Hey Dave…Love this. It’s the old-time hobo/modern wanderer mix. Love this sound: “& a poorly aligned wheel/shrieking like feedback from a speaker/all the way to Chicago.” (but I’m partial to Chicago) and the sky that’s “too narrow, too full of murk.” Really, really liked the detail of the tick, too. Hope you reach your destination safely! Thanks.
Hi Linda — Thanks for stopping by. Yeah, we have a private railroad crossing on the main line from Philly to Chicago, the old Pennsylvania Railroad. The trains don’t run too slowly anymore, though, now that Norfolk Southern is running things.
I live most of the time in a little town in KY where the train goes right down Main St. It has to go 15 mph through town, but once that engine hits the town boundaries, the train picks up speed, even if the tail end is still on the other end of town. It’s quaint unless you’re in a hurry…they run about every 30 minutes. If you’re ever going to hop a train, this is where you would do it. =)
Every 30 minutes? Wow, that’s a lot! The town adjacent to me, Tyrone, has a spur line running through it, but I don’t think they ever have more than one train a day (and hopping it wouldn’t take one to any place more exciting than Bellefonte, PA).

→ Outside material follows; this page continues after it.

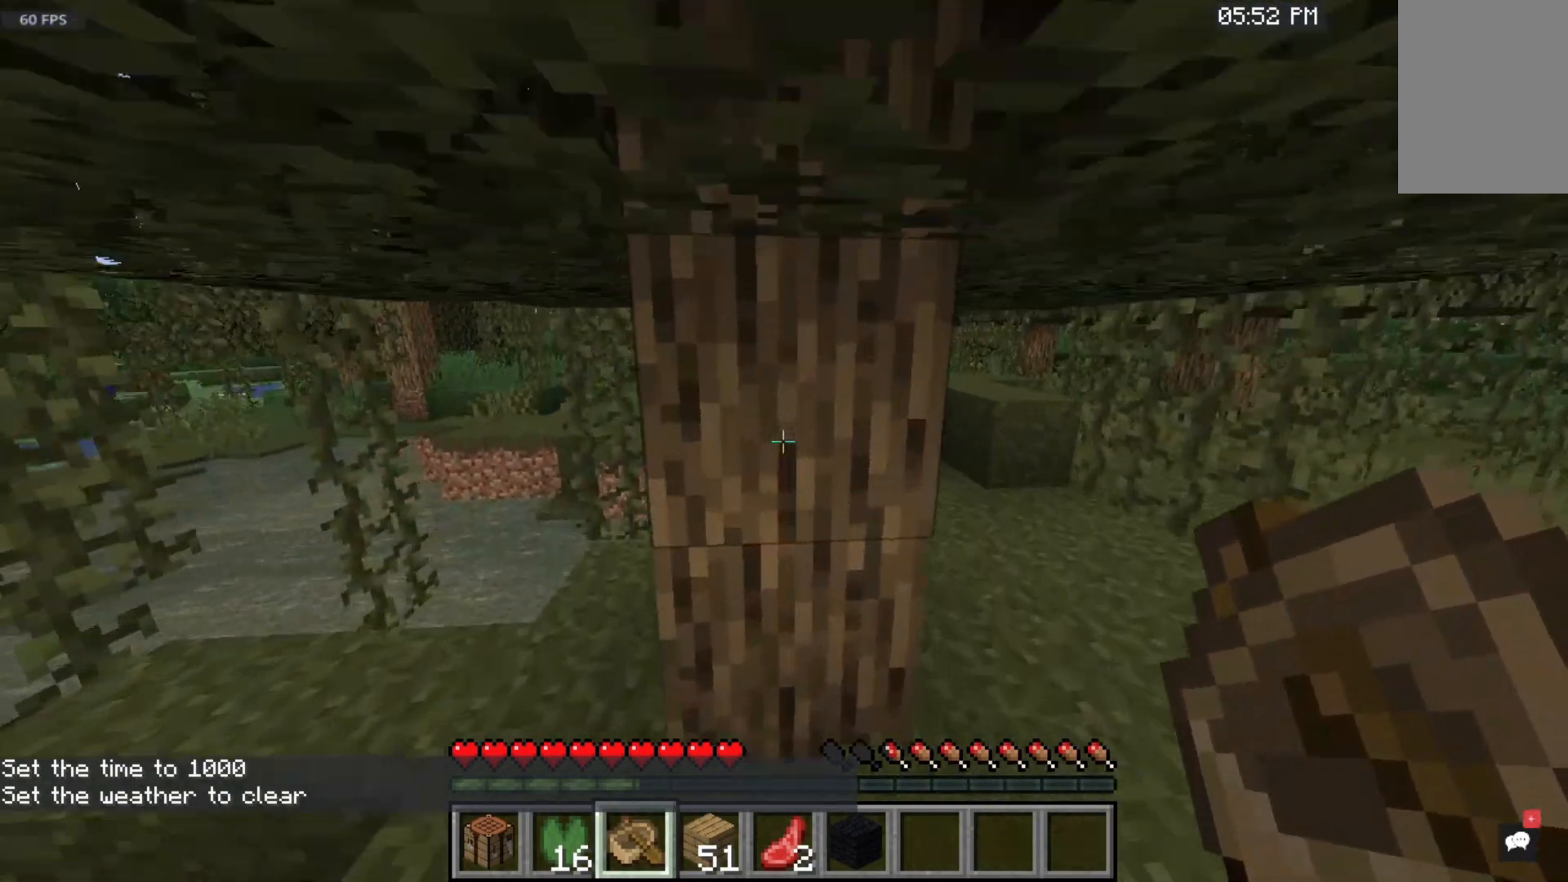
{"keys": ["w"], "mouse": [], "events": []}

Sometimes every 15 minutes…one going one way, one going the opposite direction. All freight. We’re close to Louisville, is why. And, about 2 hours by car from Cinci. I think there are only eight towns in the U.S. that have trains going down Main St. Fortunately, I live on the “right side” of the tracks…the side near I-71. ha!
I have often wondered which side of the tracks is the wrong side in Tyrone. They both seem pretty wrong to me. Having train tracks through town ain’t all bad, though. Denzel Washington came here last fall to shoot part of Hollywood thriller about a terrorist attack on a train. The crew said lots of nice things about the town — warm fuzzies all ’round.

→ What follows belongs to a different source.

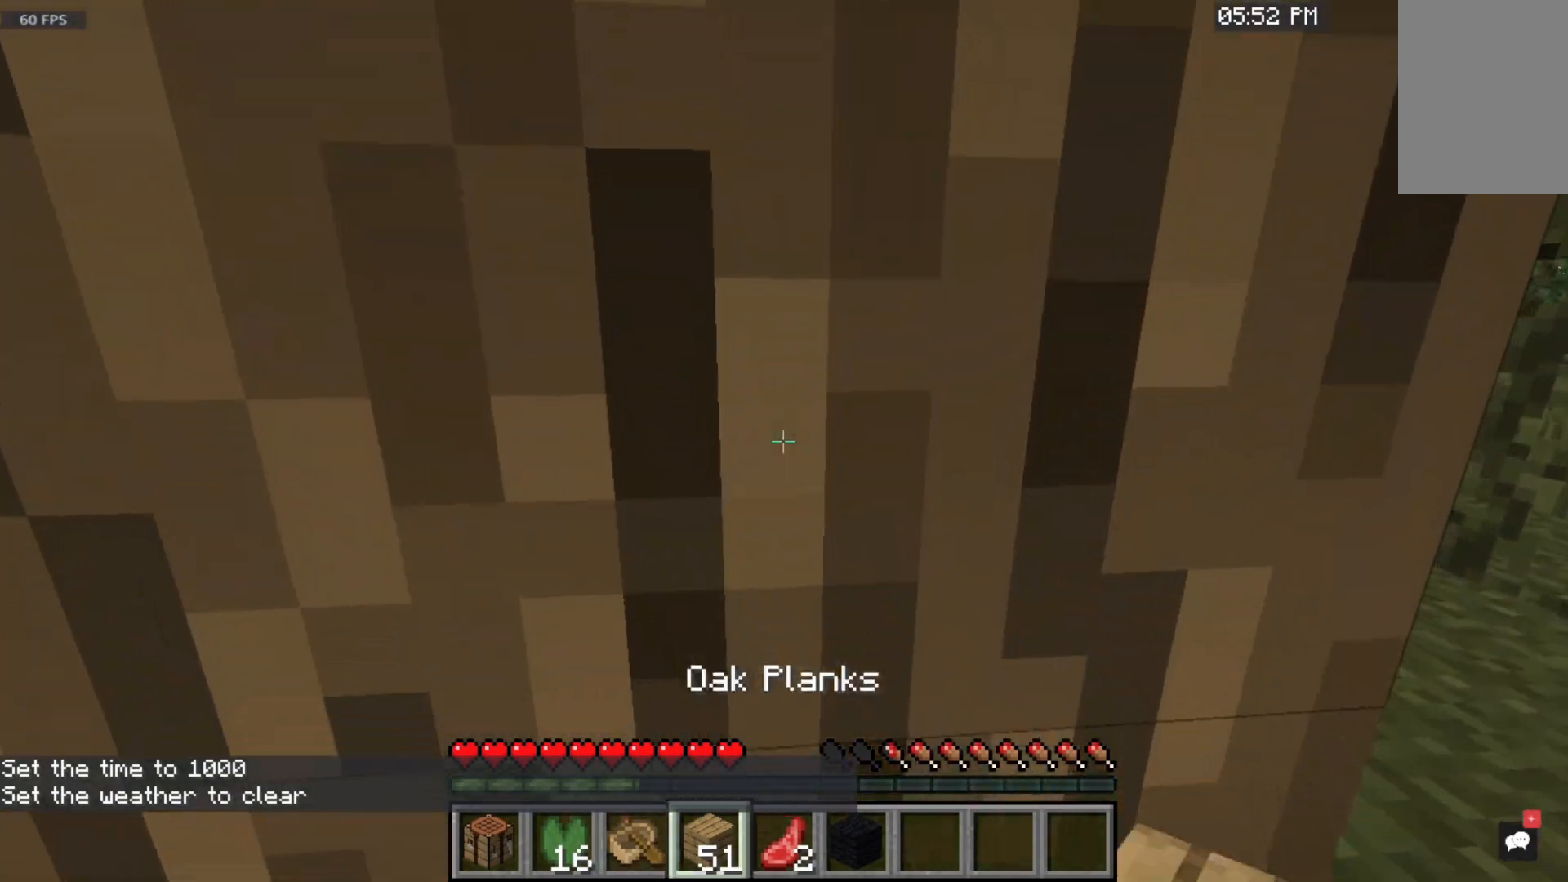
{"keys": ["w"], "mouse": [], "events": []}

Ha! Yeah, part of the movie, Elizabethtown, was filmed in Oldham Co. here. But, I don’t think they’ve used the train in town for anything. It really is quaint…we get a lot of tourists simply to shoot the train coming through. Here’s a link to a photo (sometimes spelled LaGrange, sometimes La Grange in search engines): http://www.cincyrails.com/csxphotos/csxQ375LaGrangeKY3-18-06JELandrumPhoto.jpg
Doesn’t the cry of the rail raise your travel hackles? I’ve never heard a train that didn’t cause dissatisfaction with the place that held my feet. Beautiful piece.

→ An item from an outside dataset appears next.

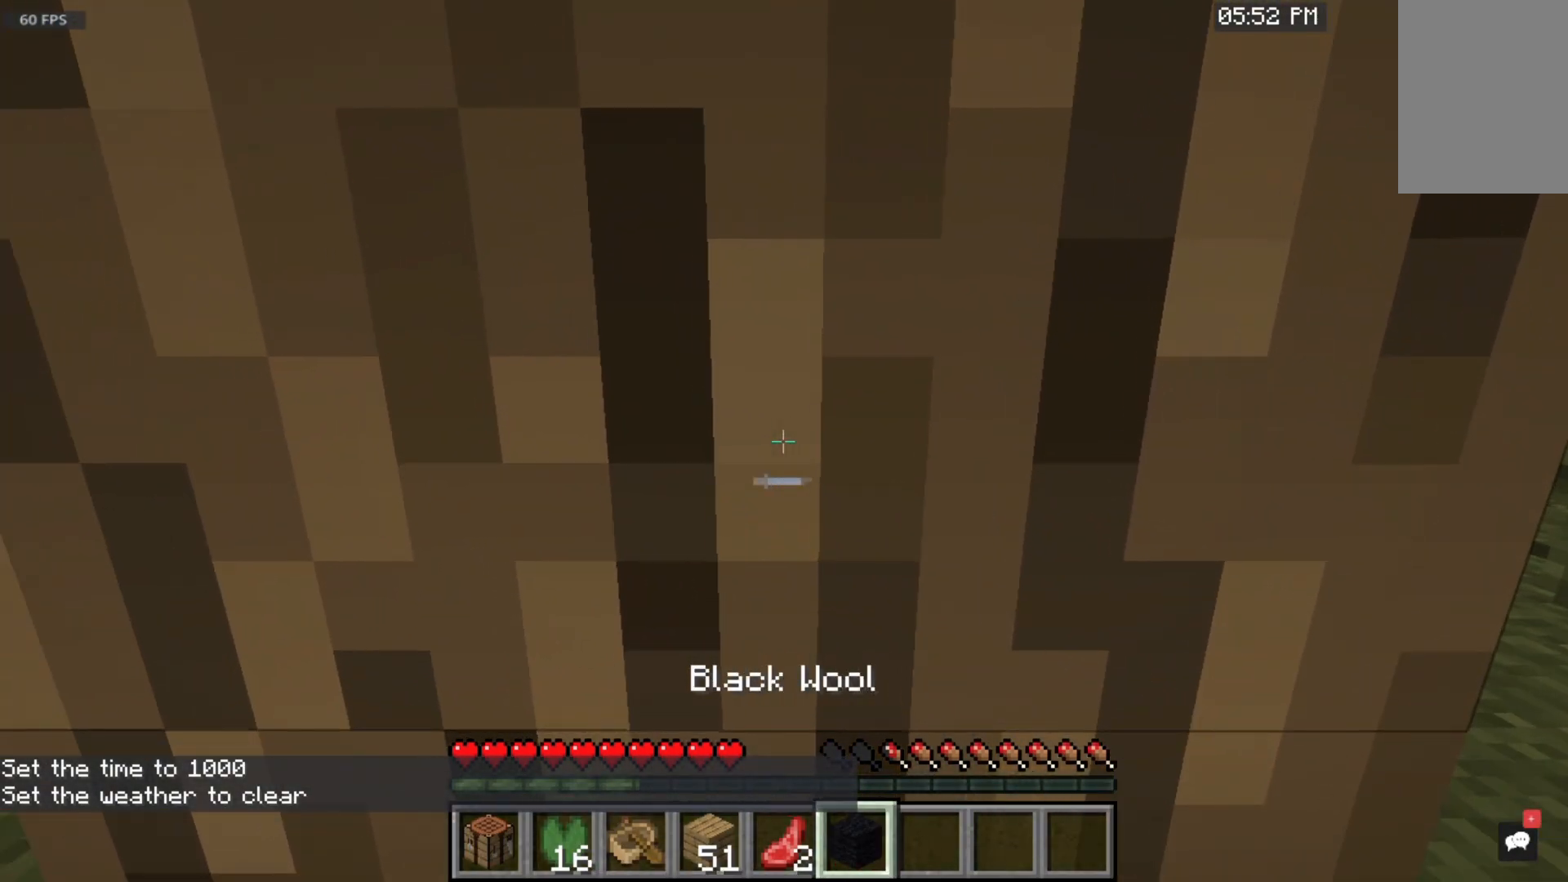
{"keys": ["w"], "mouse": ["left"], "events": [[400, "mouse_left", "down"]]}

Thanks. And the American blues repertoire would be so much poorer without that dissatisfaction, wouldn’t it?
As a fantasy freight-train-hopper from way back, this fits the bill perfectly, Dave.
You too, eh? Glad it resonated, then.
nice. conjures up I’m Not There – the young ‘Woody’ character hopping on the freight train with his guitar – and I guess quite an archetypal American movie motif. i like that the poem takes place before the hopping on board, so one is not completely sure it will actually happen…
i have a poem called Train Song!
Oh yeah? Will you share it? I’d like to read that.
I guess it is an American movie motif. I’m thinking of the hilarious scene at the beginning of “Oh Brother Where Art Thou.”
there just aren’t enough hobo poems in the world.
these lines
“Out West, I’ve heard, there are places so empty
nobody’s even given them a name yet.”
do a fabulous job of describing the attraction!
I’m not sure it’s true anymore, but yeah — the age-old allure of blank spaces on the map. Glad you liked the poem.
Such a rich portrait in so few lines. Tight brush strokes give me the person, train, dreams, desire. And I really, really like the musical references.
Thanks, Deb. I can’t actually think of a heavy metal song specifically about trains — maybe trains blowing up or something — but they are, literally, heavy metal.
Now I gotta go find Jimmy Forrest’s “Night Train” on YouTube…
Remember those little flatcars with an up/down pump in the middle, like Odysses or whoever rode away on in Oh Brother Where Art Thou? WHen I was seven or so, dirty old railroad guys (probably blind) used to take us kids for rides, way down the rails and back! Closest I ever came to being a hobo. I LOVED it! My mother would have been horrified (if I’d ever told her)….
Wow. No, I don’t think there were any of those still in use on the Penn Central Railroad when we moved here in 1971 — at least, I have no recollection of them.